How to retrieve an array from a hash that has been passed to a subroutine in perl

Question

I am trying to write a subroutine that takes in a hash of arrays as an argument. However, when I try to retrieve one of the arrays, I seem to get the size of the array instead of the array itself.

my(%hash) = (  );
$hash{"aaa"} = ["blue", 1];

_subfoo("test", %hash);

sub _subfoo {

    my($test ,%aa) = @_;

    foreach my $name (keys %aa) {
        my @array = @{$aa{$name}};
        print $name. " is ". @array ."\n";
    }
}

This returns 2 instead of (blue, 1) as I expected. Is there some other way to handle arrays in hashes when in a subroutine?
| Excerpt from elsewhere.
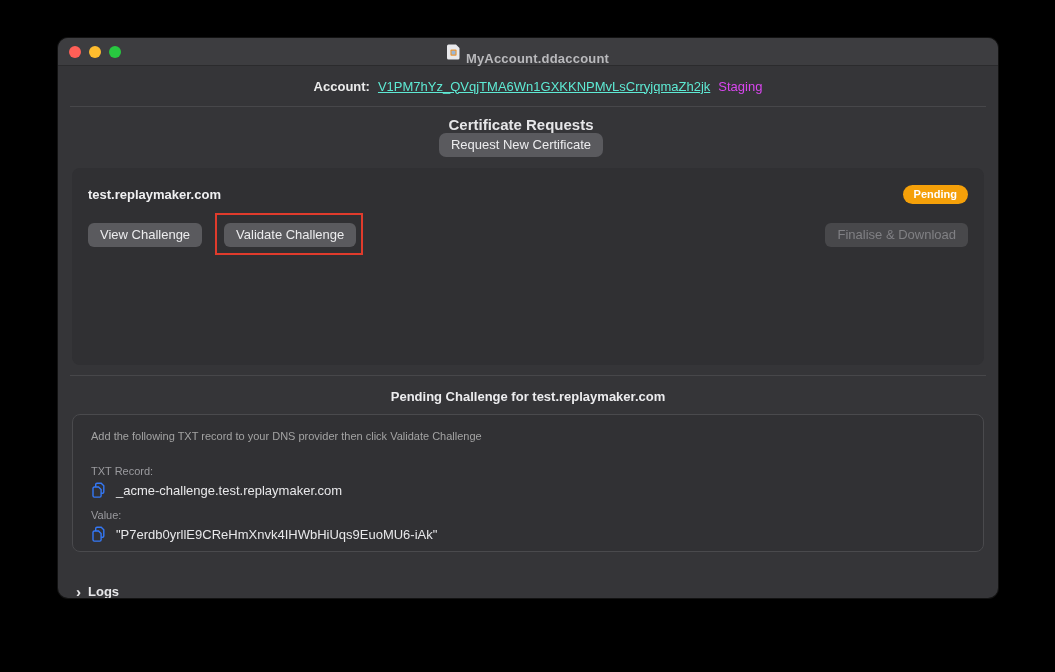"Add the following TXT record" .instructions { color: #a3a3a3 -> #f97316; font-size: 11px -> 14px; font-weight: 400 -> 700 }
Apologies if this is too simple for stack overflow, first time poster, and new to programming.

Answer 1

You're putting your @array array into a scalar context right here:

print $name. " is ". @array ."\n";

An array in scalar context gives you the number of elements in the array and @array happens to have 2 elements. Try one of these instead:

print $name . " is " . join(', ', @array) . "\n";
print $name, " is ", @array, "\n";
print "$name is @array\n";

and you'll see the elements of your @array. Using join lets you paste the elements together as you please; the second one evaluates @array in list context and will mash the values together without separating them; the third interpolates @array by joining its elements together with $" (which is a single space by default).

Answer 2

As mu is too short has mentioned, you used the array in scalar context, and therefore it returned its length instead of its elements. I had some other pointers about your code.
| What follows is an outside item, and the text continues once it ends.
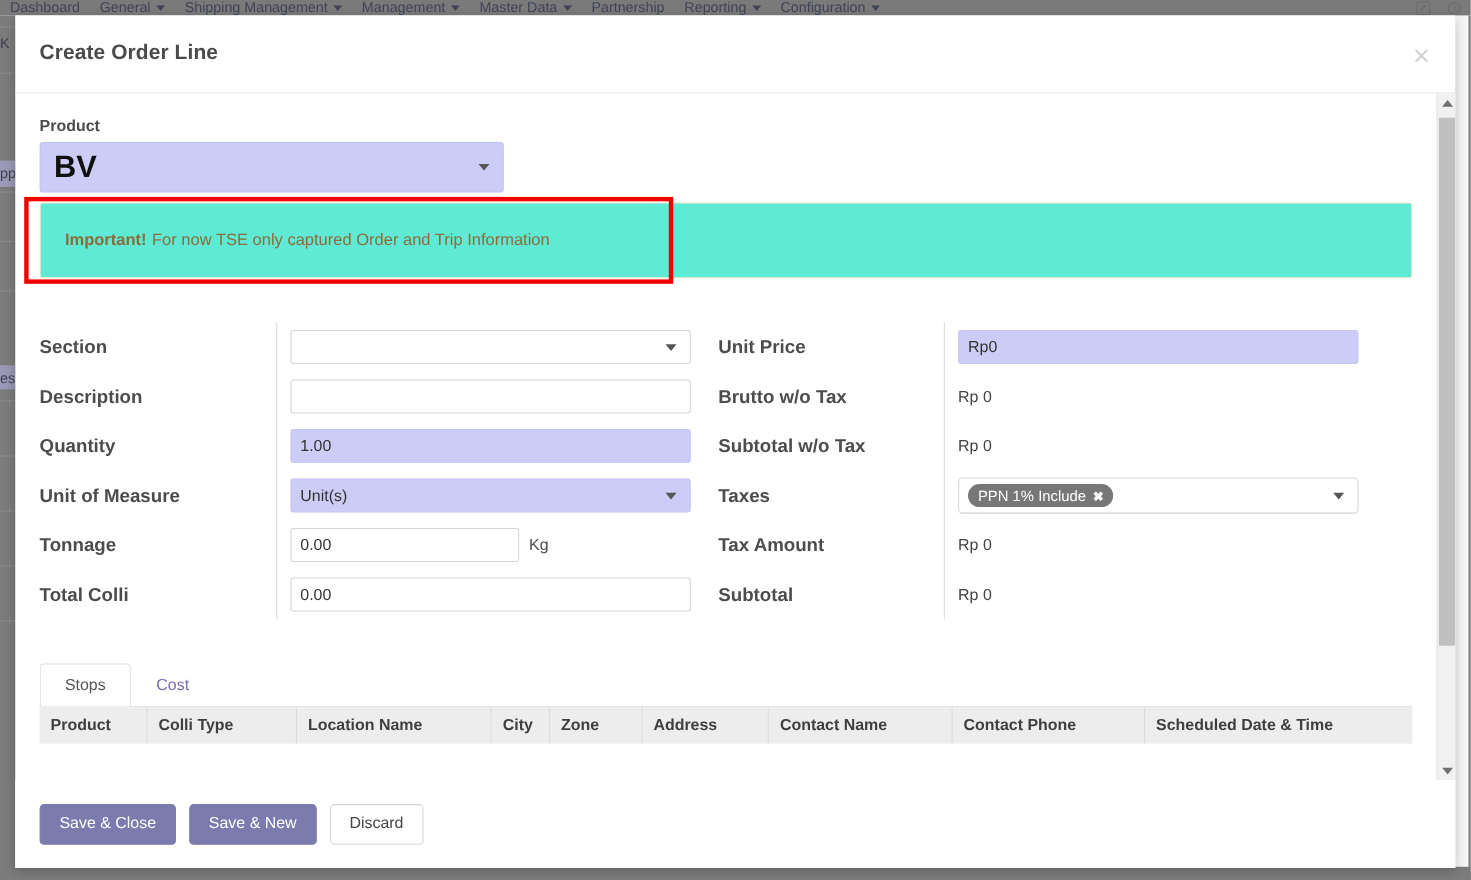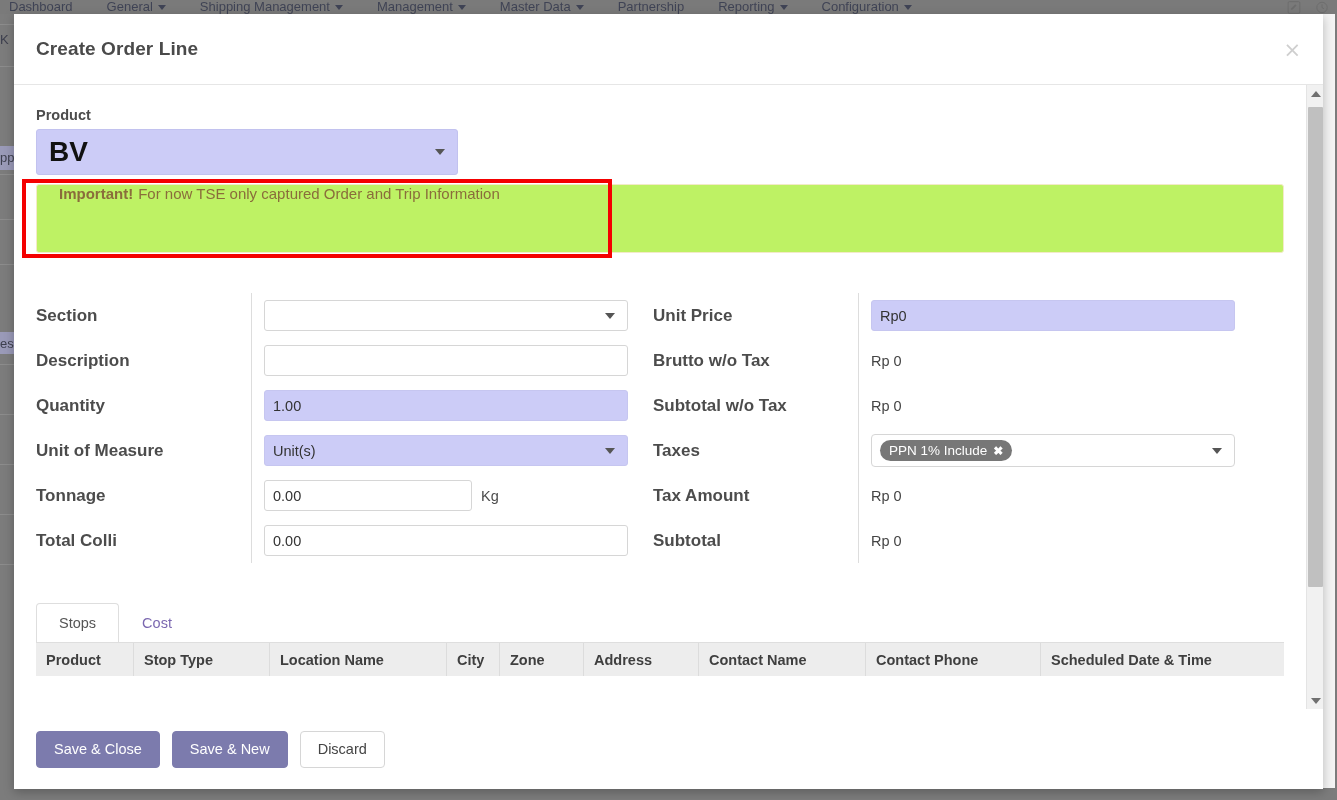"Dashboard" #top-menubar { gap: 16px -> none }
Passing arguments by reference is sometimes a good idea when some of those arguments are arrays or hashes. The reason for this is that arrays and hashes are expanded into lists before being passed to the subroutine, which makes something like this impossible:

foo(@bar, @baz);
sub foo {                        # This will not work
    my (@array1, @array2) = @_;  # All the arguments will end up in @array1
    ...
}

This will work, however:

foo(\@bar, \@baz);
sub foo {                  
    my ($aref1, $aref2) = @_;
    ...
}

You may find that in your case, each is a nice function for your purposes, as it will make dereferencing the array a bit neater.

foo("test", \%hash);  # note the backslash to pass by reference

sub foo {
    my ($test, $aa) = @_; # note use of scalar $aa to store the reference

    while (my ($key, $value) = each %$aa)) {  # note dereferencing of $aa
        print "$key is @$value\n";            # ...and $value
    }
}